The line bearing "index dip: (1389, 1197)", together with all lines after it to the end of the material, should be repeated exactly; leave out everything else.

--- Records ---
━━━━━━━━━━━━━━━━━━━━━━━━━━━━━━
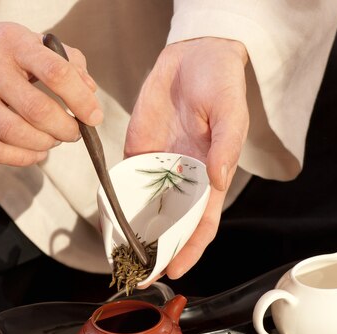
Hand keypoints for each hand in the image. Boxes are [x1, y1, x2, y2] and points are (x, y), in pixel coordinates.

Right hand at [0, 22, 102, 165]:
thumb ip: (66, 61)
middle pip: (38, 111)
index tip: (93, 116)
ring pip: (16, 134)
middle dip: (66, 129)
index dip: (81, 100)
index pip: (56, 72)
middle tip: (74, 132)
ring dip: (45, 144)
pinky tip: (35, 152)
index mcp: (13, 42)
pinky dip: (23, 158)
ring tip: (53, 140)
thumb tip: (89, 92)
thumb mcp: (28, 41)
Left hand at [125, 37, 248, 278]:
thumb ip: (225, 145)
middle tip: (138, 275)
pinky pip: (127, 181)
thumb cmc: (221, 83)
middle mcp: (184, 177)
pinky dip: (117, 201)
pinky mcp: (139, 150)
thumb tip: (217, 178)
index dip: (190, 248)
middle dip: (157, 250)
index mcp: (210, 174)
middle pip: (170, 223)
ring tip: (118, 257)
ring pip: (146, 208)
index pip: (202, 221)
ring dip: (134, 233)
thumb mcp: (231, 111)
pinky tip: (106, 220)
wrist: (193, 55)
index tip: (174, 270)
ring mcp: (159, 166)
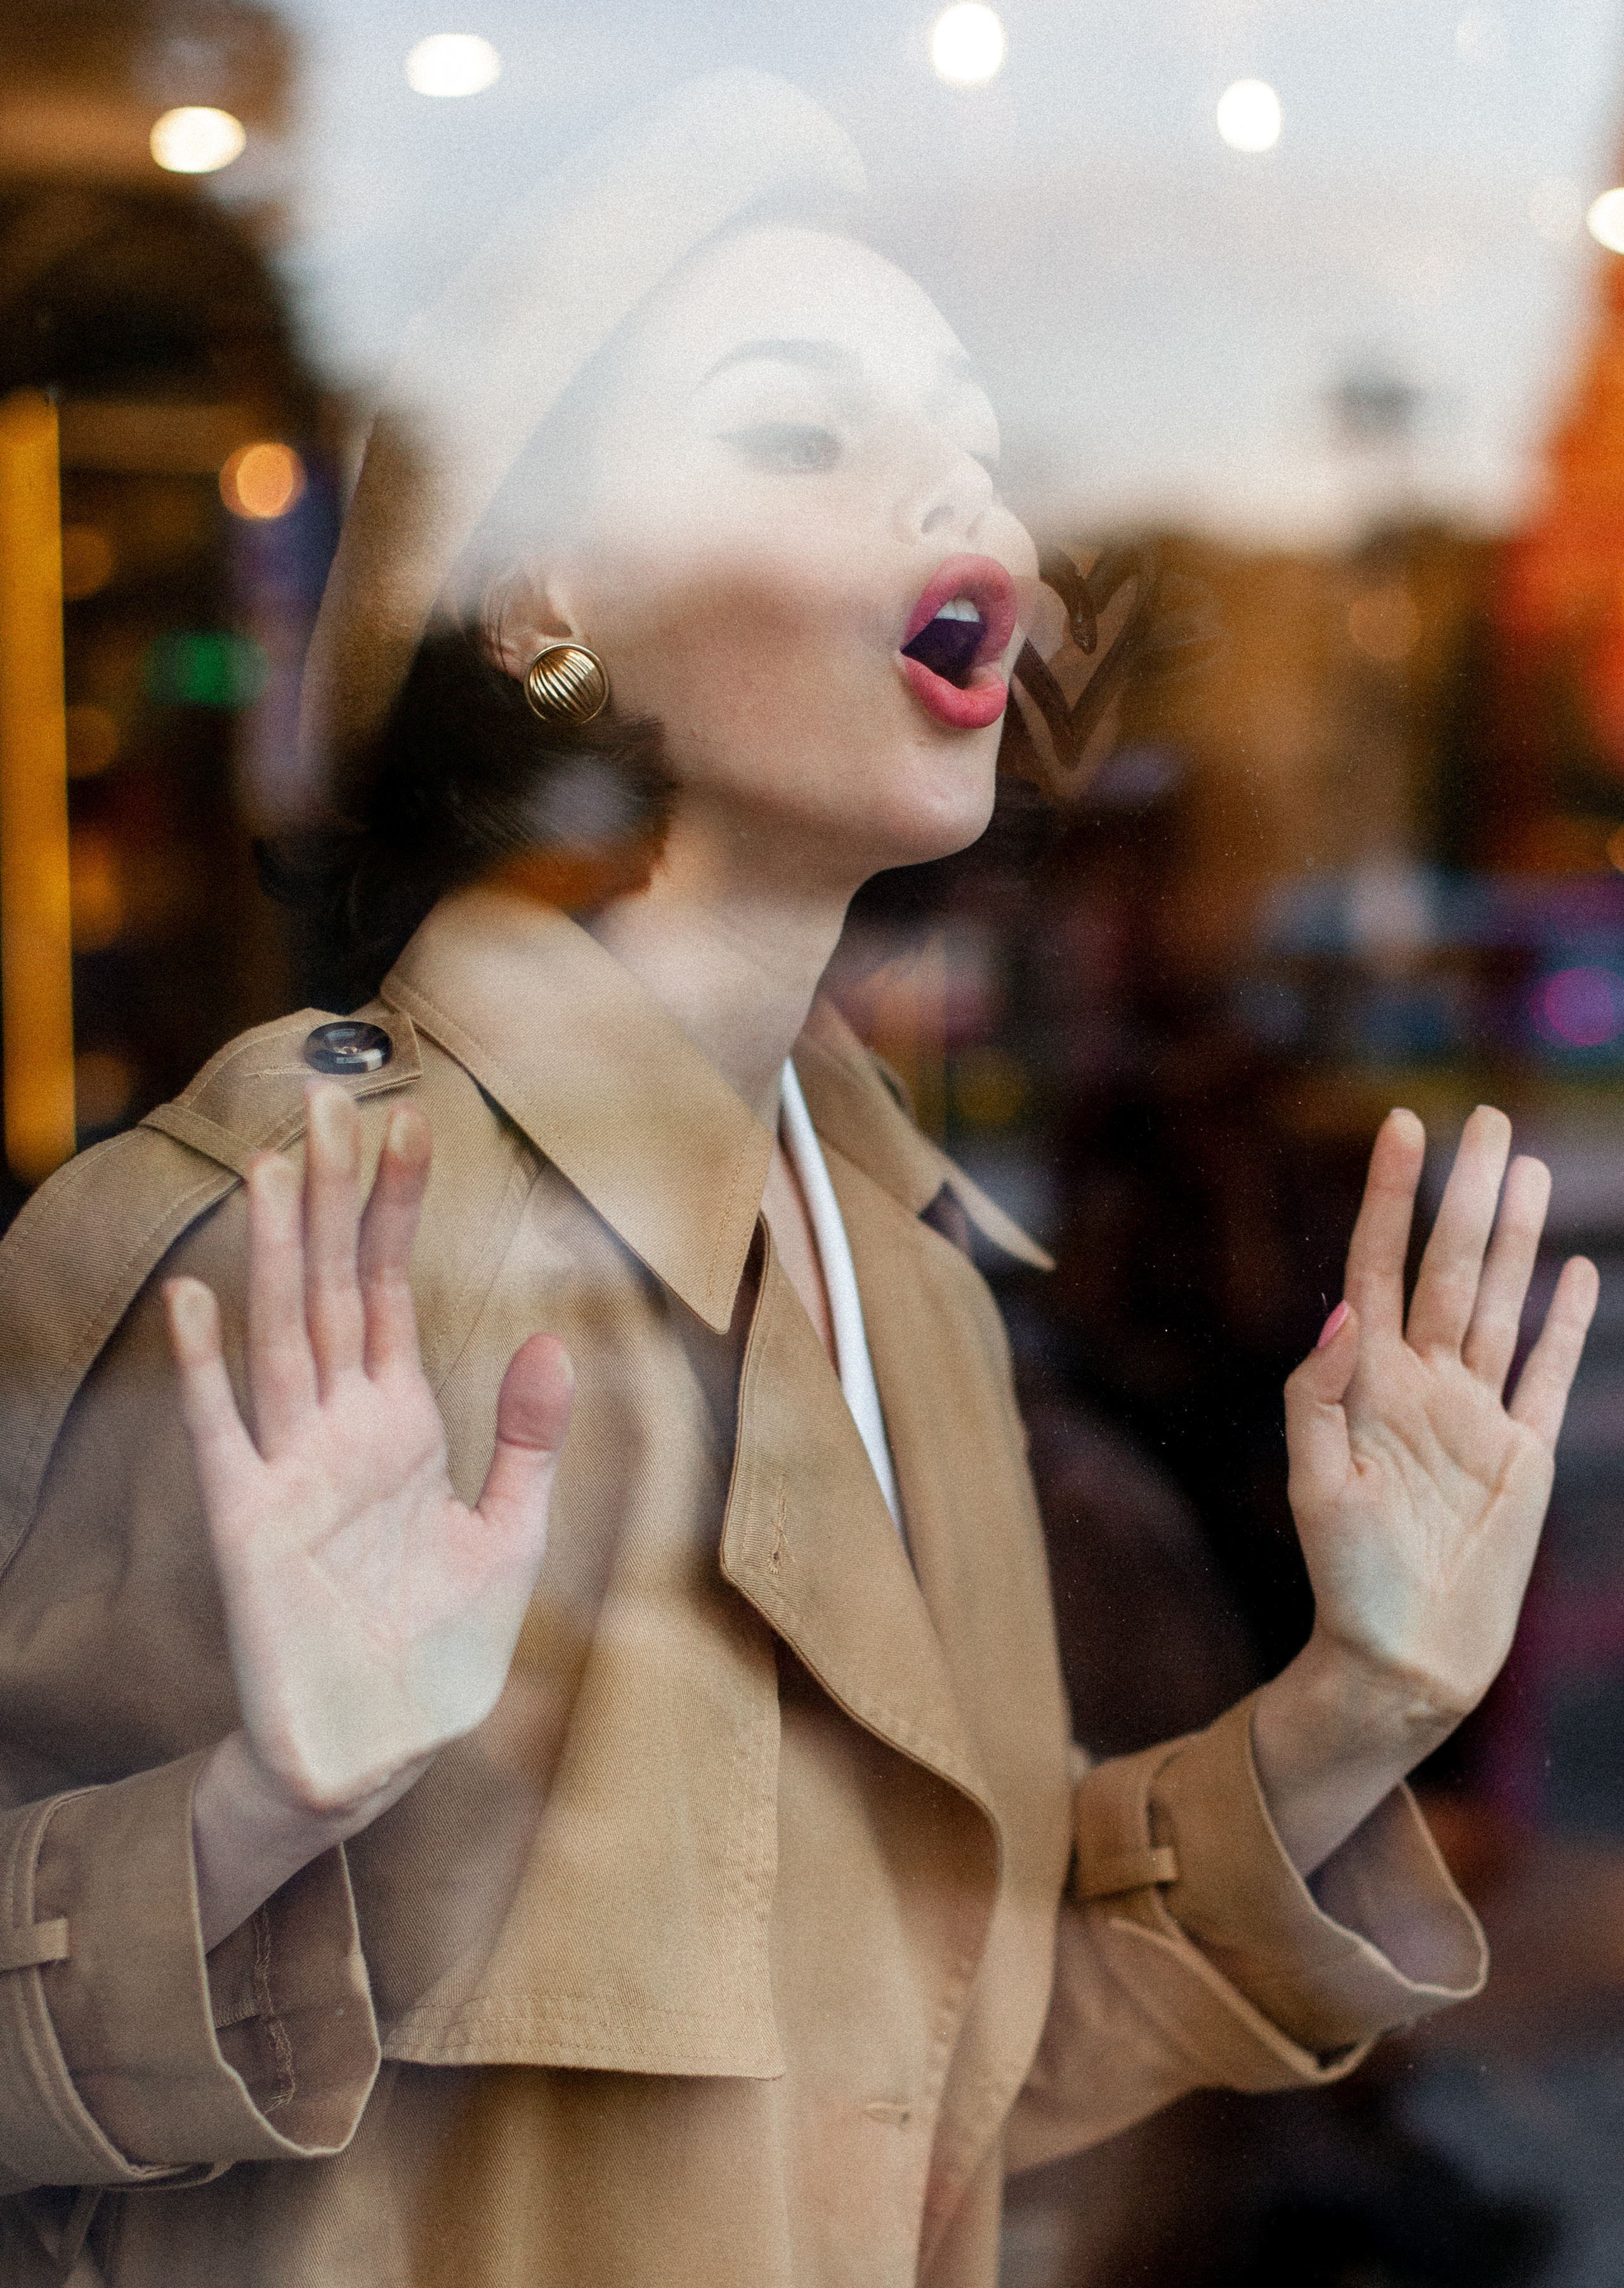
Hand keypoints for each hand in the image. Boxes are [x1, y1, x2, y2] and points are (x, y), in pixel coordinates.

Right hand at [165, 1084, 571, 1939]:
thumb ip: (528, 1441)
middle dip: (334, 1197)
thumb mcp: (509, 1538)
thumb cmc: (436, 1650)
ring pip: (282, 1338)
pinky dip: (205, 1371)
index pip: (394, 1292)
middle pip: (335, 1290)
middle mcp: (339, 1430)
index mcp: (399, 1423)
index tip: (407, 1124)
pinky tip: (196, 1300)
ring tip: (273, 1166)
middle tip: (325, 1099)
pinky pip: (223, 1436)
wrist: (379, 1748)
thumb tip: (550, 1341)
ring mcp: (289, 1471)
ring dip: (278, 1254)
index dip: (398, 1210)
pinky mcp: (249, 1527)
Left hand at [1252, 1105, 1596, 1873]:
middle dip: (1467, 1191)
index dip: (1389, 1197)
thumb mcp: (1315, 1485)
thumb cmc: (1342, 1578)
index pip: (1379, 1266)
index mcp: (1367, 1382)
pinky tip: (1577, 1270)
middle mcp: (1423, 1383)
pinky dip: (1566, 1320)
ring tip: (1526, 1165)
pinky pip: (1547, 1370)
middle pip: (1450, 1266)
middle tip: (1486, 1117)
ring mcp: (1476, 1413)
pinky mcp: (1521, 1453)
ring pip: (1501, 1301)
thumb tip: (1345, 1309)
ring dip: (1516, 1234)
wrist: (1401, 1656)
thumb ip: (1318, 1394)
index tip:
━━━━━━━━━━━━━━━━━━━━━━━━━━━━━━
--- Result of the exercise ---
index dip: (1389, 1197)
thumb mcp: (1315, 1485)
thumb cmc: (1342, 1578)
index pip: (1379, 1266)
index mcp: (1367, 1382)
pinky tip: (1577, 1270)
middle mcp: (1423, 1383)
pinky dip: (1566, 1320)
ring tip: (1526, 1165)
pinky pip: (1547, 1370)
middle pip: (1450, 1266)
middle tip: (1486, 1117)
ring mcp: (1476, 1413)
pinky mcp: (1521, 1453)
ring pip: (1501, 1301)
thumb tip: (1345, 1309)
ring dip: (1516, 1234)
wrist: (1401, 1656)
thumb ip: (1318, 1394)
index tip:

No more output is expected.